拿到了季淳風家的地址,於悠然覺得心頭大石落下,什麼問題都沒有了,絲毫沒想到,他們之間的交集更深了一層。
果如季淳風所言,借著去他家養貓的機會,他們之間的接觸越來越多。到後來,季淳風公寓裡的打掃,她也順便接替了,再後來,她下班後會直接去菜場買菜,給他做好晚飯等他回家。這個時候,她依然沒意識到她像是個小妻子一樣,給心愛的男人收拾家裡,給做晚餐,就差沒順便暖被窩了。

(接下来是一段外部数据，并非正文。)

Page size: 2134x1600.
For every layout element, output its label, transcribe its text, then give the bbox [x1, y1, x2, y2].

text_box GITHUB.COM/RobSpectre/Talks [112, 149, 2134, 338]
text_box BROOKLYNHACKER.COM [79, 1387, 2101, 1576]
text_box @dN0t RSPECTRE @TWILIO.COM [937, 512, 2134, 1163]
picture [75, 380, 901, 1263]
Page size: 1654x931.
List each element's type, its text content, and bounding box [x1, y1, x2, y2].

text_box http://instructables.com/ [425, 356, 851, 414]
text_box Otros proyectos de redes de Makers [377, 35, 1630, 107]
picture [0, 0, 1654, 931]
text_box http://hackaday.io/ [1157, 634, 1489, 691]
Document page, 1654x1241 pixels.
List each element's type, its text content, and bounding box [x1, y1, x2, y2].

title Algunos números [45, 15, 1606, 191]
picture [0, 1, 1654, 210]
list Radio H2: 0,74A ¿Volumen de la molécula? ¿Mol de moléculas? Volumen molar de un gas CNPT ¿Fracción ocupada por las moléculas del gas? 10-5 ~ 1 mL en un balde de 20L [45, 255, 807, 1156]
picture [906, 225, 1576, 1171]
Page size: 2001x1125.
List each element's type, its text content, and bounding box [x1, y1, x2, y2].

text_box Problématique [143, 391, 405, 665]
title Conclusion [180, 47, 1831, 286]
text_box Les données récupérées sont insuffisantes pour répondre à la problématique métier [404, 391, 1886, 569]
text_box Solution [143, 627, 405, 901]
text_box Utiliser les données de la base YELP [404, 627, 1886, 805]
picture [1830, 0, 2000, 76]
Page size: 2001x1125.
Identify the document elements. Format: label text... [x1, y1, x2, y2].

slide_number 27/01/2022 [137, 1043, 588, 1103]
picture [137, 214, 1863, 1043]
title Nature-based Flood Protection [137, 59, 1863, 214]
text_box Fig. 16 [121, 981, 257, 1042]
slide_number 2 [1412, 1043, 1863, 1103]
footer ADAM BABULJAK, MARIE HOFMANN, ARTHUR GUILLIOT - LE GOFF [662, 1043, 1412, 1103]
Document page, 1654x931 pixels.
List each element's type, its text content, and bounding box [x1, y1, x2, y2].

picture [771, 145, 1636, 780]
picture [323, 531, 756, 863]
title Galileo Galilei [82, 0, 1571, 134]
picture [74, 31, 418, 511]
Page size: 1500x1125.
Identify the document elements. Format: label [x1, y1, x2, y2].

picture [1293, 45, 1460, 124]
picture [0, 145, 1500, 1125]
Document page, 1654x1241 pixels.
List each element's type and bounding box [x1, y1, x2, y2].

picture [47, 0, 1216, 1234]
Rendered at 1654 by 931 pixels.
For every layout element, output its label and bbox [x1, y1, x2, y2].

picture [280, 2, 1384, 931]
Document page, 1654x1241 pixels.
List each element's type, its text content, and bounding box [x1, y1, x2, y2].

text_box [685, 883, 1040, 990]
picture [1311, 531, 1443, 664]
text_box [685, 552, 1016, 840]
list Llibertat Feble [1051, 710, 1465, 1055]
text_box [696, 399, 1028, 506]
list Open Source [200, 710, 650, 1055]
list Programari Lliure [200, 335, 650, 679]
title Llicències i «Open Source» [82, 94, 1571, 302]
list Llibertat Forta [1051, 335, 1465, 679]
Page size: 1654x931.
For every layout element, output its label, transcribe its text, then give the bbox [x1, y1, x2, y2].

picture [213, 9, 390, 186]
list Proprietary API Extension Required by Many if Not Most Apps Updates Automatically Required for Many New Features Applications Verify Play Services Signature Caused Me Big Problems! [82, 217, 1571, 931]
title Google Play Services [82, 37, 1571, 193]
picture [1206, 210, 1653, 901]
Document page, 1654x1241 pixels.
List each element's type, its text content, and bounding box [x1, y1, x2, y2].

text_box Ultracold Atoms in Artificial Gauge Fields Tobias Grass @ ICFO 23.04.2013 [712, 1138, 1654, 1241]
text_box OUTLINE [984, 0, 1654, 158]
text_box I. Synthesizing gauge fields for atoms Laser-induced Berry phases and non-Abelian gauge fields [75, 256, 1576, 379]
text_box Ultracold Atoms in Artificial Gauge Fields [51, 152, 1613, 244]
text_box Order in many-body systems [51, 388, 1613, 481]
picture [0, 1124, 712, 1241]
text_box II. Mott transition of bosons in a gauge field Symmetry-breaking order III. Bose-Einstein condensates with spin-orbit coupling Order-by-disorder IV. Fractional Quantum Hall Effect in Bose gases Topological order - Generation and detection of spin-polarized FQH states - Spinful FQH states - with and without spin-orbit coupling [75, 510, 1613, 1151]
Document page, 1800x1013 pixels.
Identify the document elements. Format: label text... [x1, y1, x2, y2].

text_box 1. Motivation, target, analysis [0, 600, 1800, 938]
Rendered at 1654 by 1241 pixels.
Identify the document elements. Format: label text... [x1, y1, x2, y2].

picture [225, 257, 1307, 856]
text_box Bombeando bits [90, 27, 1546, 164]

南城的天氣漸漸熱了起來,於悠然琢磨著要給梨花洗洗澡了。
可是給貓洗澡是一件大工程,而此時的狸花貓也不是當時那隻巴掌大的小貓了。在一陣“艱巨卓絕”的忙活以後,於悠然終於將貓給收拾妥當,放在了陽台的茶幾上讓她曬太陽,把半乾的毛徹底晾乾。
等她收拾完洗手間走出門的時候,赫然發現那隻原本該躺在茶幾上曬毛的貓轉移了陣地,而且很惡劣的躺在了季淳風的大床上。黑色的床褥上,印下一灘吸收到的水漬。
“啊,梨花,你怎麼可以這麼壞!”於悠然頭發都要豎起來了。
季淳風這個人愛乾淨,從她第一次進他家門的時候就知道了。一個大男人將家裡收拾地一塵不染的,跟她家裡那個垃圾製造機器的老哥是截然不同的。她怕小貓將他家給弄臟,每次都很自覺地給他收拾的乾乾淨淨,連一根貓毛都找不到。
季淳風的臥室門一般不開的,剛才她給他換洗了床單,順便開了門通通風,誰知道這隻很會享受的貓就這麼溜了進來,還睡得毫無節操,不知羞恥地露出它的蛋蛋。
梨花很高傲地瞥了她一眼,甩了一下它的尾巴,繼續懶洋洋的閉眼睡覺,沒有要將它的蛋蛋遮掩一下的意思。
“你不可以這樣……”於悠然在房間嘮嘮叨叨地給貓開始說教,由於太投入所以沒有聽見有人回來了。
季淳風這幾天出差,在法國的時候,時不時地會想起那個讓他發笑的可愛女孩。想著此時馬上回來,她應該還沒走,他拒絕了彆人的邀請,連路上買點東西墊墊肚子的時間都省了,用最快的速度回家。
一連一個星期沒有見到她,他就快忘了笑是什麼感覺,隻有她能讓他笑,讓他感到放鬆。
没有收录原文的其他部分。